### PROBLEM DESCRIPTION
Please repeat the data below exactly, with the pictures removed.

### Spatial grounding data
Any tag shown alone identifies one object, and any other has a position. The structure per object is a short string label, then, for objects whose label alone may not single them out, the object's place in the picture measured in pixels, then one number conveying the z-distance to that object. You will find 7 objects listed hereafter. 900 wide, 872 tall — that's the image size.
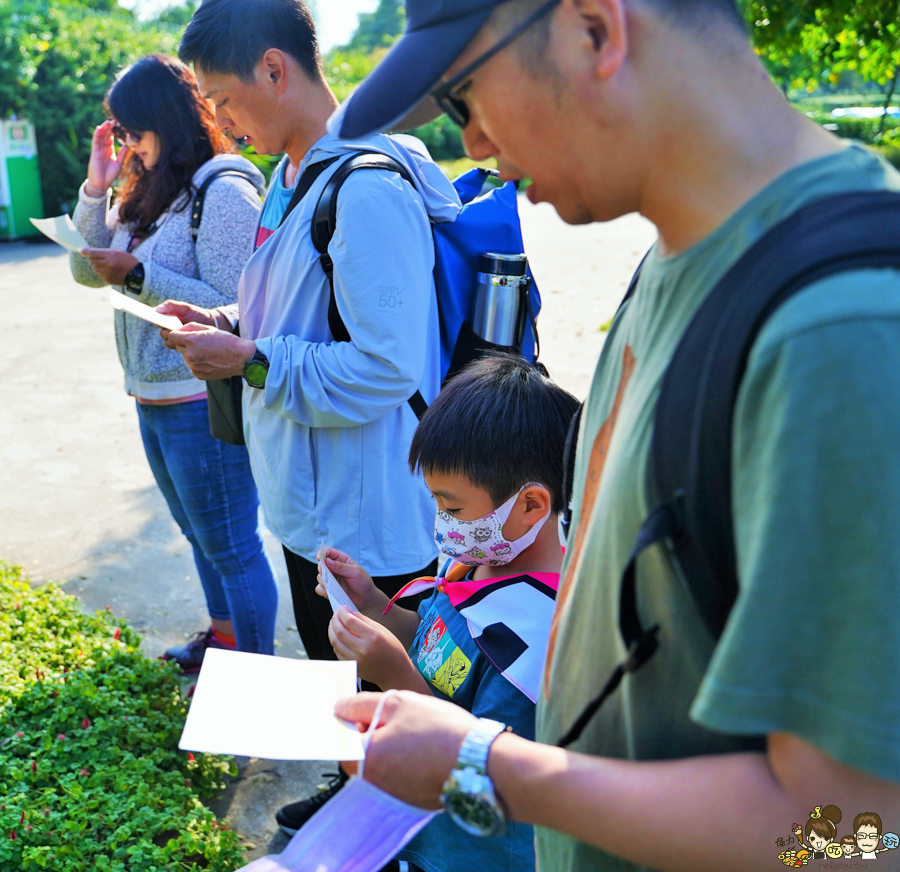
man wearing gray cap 0.68
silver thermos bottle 2.31
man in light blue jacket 2.19
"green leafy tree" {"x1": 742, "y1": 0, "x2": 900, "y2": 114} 6.68
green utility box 13.51
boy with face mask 1.66
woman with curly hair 3.01
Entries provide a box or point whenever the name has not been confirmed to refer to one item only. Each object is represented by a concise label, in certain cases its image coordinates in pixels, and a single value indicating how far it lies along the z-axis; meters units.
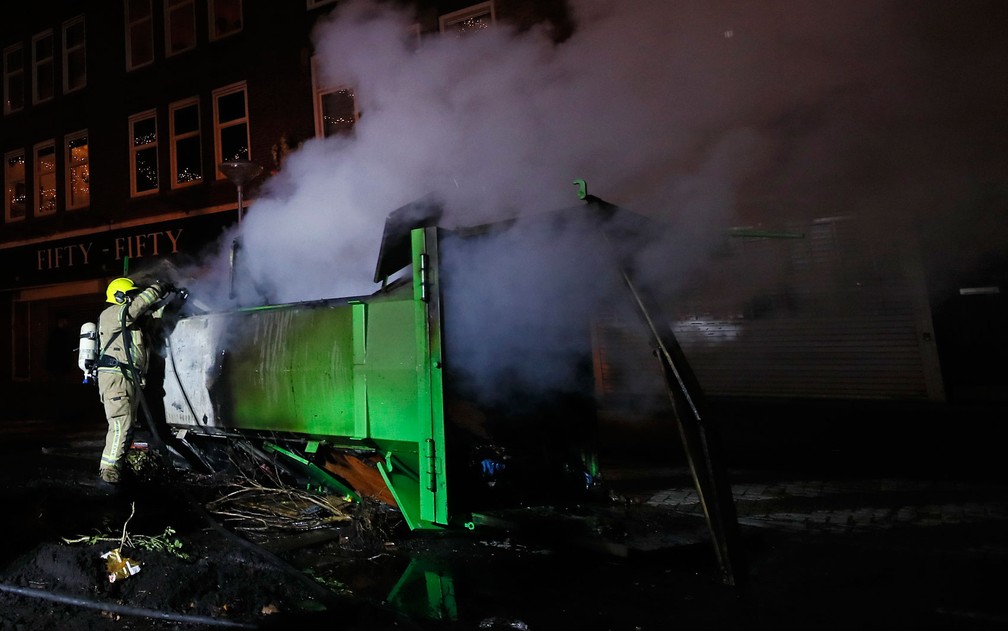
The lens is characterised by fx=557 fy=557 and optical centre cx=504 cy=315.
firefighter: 4.54
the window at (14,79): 14.37
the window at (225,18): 11.29
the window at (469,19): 8.45
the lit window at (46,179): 13.41
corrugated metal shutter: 6.40
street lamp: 6.69
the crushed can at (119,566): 2.94
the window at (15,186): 13.95
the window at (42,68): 13.89
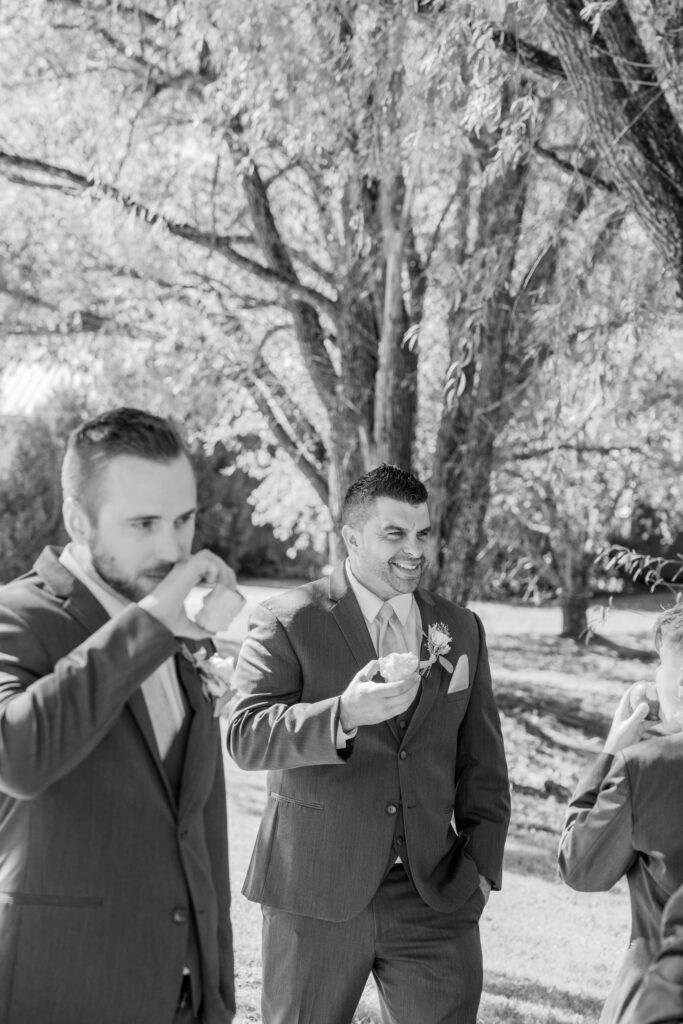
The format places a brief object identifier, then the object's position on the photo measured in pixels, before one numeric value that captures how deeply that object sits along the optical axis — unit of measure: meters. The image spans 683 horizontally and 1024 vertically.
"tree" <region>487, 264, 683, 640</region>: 8.13
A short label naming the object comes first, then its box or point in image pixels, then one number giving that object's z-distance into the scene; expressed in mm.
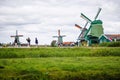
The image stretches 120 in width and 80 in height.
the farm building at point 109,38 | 45388
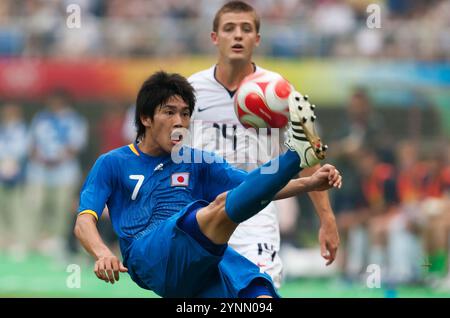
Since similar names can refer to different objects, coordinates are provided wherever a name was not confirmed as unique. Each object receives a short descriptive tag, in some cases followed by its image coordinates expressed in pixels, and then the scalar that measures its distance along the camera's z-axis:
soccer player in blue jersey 6.68
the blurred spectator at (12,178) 18.02
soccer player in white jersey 8.36
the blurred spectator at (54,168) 17.75
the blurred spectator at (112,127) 17.62
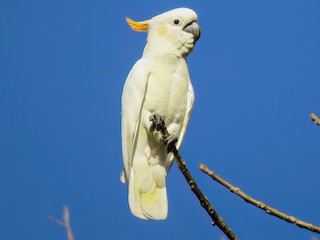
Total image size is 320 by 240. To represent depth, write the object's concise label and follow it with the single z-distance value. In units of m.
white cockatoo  8.43
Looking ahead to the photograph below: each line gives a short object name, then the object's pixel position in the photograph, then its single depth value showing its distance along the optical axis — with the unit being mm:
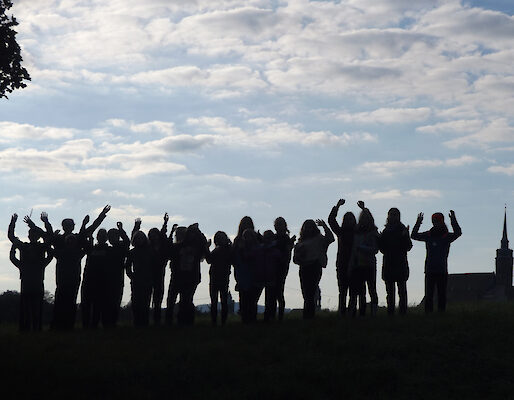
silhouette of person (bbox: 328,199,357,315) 17828
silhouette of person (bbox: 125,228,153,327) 18588
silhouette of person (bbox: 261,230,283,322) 18078
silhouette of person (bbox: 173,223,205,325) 18438
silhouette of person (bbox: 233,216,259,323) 18141
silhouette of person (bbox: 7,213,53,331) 18406
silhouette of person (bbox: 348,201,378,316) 17656
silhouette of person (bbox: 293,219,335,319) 17844
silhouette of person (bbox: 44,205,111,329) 18297
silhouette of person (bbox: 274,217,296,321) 18359
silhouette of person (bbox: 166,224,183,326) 18578
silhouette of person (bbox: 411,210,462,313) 17797
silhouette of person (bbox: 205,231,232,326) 18344
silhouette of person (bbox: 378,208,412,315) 17750
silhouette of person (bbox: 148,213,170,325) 18641
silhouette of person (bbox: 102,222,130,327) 18594
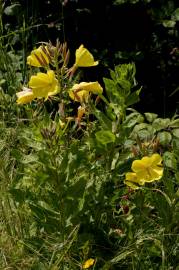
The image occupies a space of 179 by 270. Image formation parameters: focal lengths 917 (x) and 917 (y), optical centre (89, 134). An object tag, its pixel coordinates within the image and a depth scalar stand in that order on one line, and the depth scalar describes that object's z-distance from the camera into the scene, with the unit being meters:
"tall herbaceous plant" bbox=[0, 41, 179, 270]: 2.98
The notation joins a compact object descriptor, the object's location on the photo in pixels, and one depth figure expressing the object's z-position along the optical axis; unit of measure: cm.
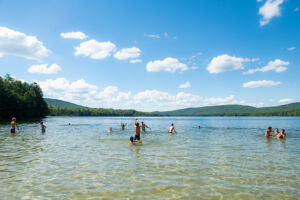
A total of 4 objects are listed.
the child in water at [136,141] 2284
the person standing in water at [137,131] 2331
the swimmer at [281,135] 2888
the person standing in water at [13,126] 3021
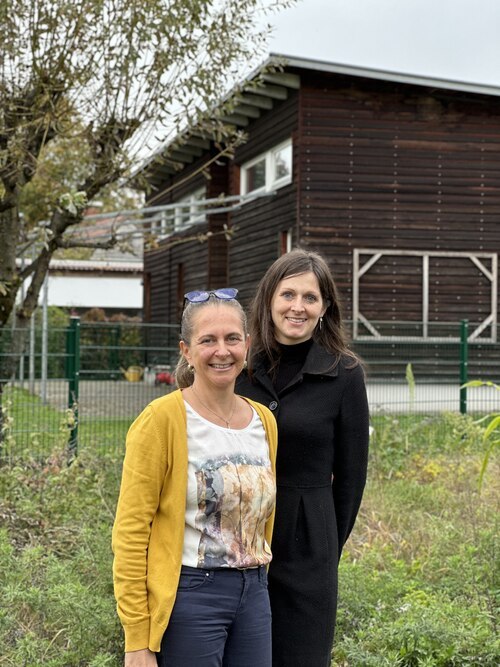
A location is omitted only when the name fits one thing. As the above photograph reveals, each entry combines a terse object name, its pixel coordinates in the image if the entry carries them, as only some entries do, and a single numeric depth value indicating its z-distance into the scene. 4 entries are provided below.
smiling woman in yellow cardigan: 2.49
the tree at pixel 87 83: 7.56
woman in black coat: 3.03
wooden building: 15.87
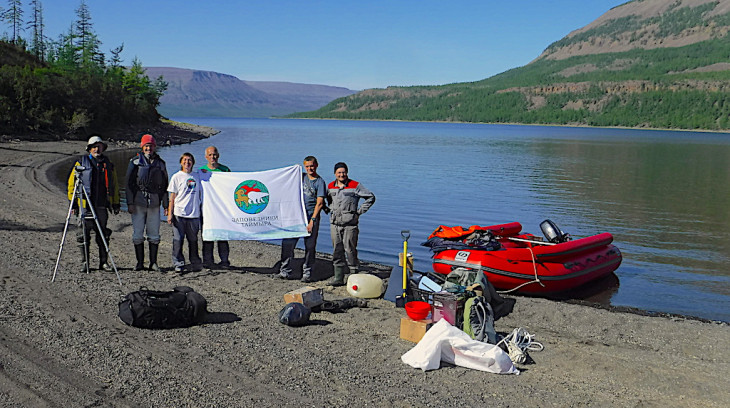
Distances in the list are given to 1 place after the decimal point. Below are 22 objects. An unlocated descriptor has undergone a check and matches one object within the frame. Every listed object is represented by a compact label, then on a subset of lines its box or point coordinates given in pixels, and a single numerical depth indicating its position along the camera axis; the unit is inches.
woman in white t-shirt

### RESPONSE TO THE EXERCISE
Any tag shown alone identifies one object, and any other has a position. The structure per object is a short string label, then, for objects whose label alone may not single them out, the object's place in the picture measured in pixels, then one number conveying the z-distance to that object. You will find 7 objects listed hereafter. 900 wide, 872 tall — that's the image size.
man wearing gray cap 0.68
silver thermos bottle 2.31
man in light blue jacket 2.19
"green leafy tree" {"x1": 742, "y1": 0, "x2": 900, "y2": 114} 6.68
green utility box 13.51
boy with face mask 1.66
woman with curly hair 3.01
Entries provide a box or point whenever the name has not been confirmed to refer to one item only. Each object is represented by a concise label, in certain cases its image coordinates in pixels, and a single value indicating how far it lies along the z-axis; meters units.
The lens is characterised by fx=557 fy=557 and optical centre cx=504 cy=315.
firefighter: 4.54
the window at (14,79): 14.37
the window at (225,18): 11.29
the window at (469,19): 8.45
the lit window at (46,179): 13.41
corrugated metal shutter: 6.40
street lamp: 6.69
the crushed can at (119,566): 2.94
the window at (15,186): 13.95
the window at (42,68): 13.89
The format places a brief object identifier, then the object's position on the photo measured in pixels, before one numeric value that captures how deeply that object sits along the optical axis — unit of measure: meters. The image spans 683 horizontally and 1024 vertically.
"tree" <region>487, 264, 683, 640</region>: 8.13
A short label naming the object comes first, then its box or point in image pixels, then one number giving that object's z-distance into the scene; expressed in mm.
The image stretches 120 in width and 80 in height.
the farm building at point 109,38 | 45388
Since similar names can refer to different objects, coordinates are provided wherever a name was not confirmed as unique. Each object receives a short descriptive tag, in some cases followed by its image coordinates expressed in pixels, and then the scalar that measures its distance along the camera's z-axis:
soccer player in blue jersey 6.68
the blurred spectator at (12,178) 18.02
soccer player in white jersey 8.36
the blurred spectator at (54,168) 17.75
the blurred spectator at (112,127) 17.62
Total image size is 320 by 240. To represent depth, write the object's concise label and follow it with the single z-distance value. In units of m.
white cockatoo  8.43
Looking ahead to the photograph below: each line gives a short object name, then the object's pixel position in the photograph, then its single depth value showing its distance along the optical axis — with the unit being mm:
silhouette of person (bbox: 328,199,357,315) 17828
silhouette of person (bbox: 125,228,153,327) 18588
silhouette of person (bbox: 261,230,283,322) 18078
silhouette of person (bbox: 173,223,205,325) 18438
silhouette of person (bbox: 233,216,259,323) 18141
silhouette of person (bbox: 7,213,53,331) 18406
silhouette of person (bbox: 348,201,378,316) 17656
silhouette of person (bbox: 293,219,335,319) 17844
silhouette of person (bbox: 44,205,111,329) 18297
silhouette of person (bbox: 274,217,296,321) 18359
silhouette of person (bbox: 166,224,183,326) 18578
silhouette of person (bbox: 411,210,462,313) 17797
silhouette of person (bbox: 205,231,232,326) 18344
silhouette of person (bbox: 378,208,412,315) 17750
silhouette of person (bbox: 148,213,170,325) 18641
silhouette of person (bbox: 102,222,130,327) 18594
The image occupies a space of 179 by 270. Image formation parameters: focal lengths 917 (x) and 917 (y), optical centre (89, 134). An object tag, its pixel coordinates within the image and a depth scalar stand in that order on one line, and the depth scalar describes that object's z-distance from the camera into the scene, with the unit being meters:
"tall herbaceous plant" bbox=[0, 41, 179, 270]: 2.98
The notation joins a compact object descriptor, the object's location on the photo in pixels, and one depth figure expressing the object's z-position along the optical axis; unit of measure: cm.
A total of 4 objects are listed.
the child in water at [136,141] 2284
the person standing in water at [137,131] 2331
the swimmer at [281,135] 2888
the person standing in water at [13,126] 3021
A location is omitted only when the name fits one thing. As the above photograph reveals, each entry combines a terse object name, its pixel coordinates in the image if the entry carries them, as only some entries do, and a single numeric depth value indicating its z-distance into the scene. 4 entries are provided below.
smiling woman in yellow cardigan: 2.49
the tree at pixel 87 83: 7.56
woman in black coat: 3.03
wooden building: 15.87
Distances in the list are given to 1 place after the decimal point. Below are 22 objects. An unlocated descriptor has undergone a check and matches one object within the frame. Every listed object is represented by a compact label, then on a subset of lines its box or point coordinates given in pixels, and a single numerical depth indicating its position along the camera axis; the unit is inches.
woman in white t-shirt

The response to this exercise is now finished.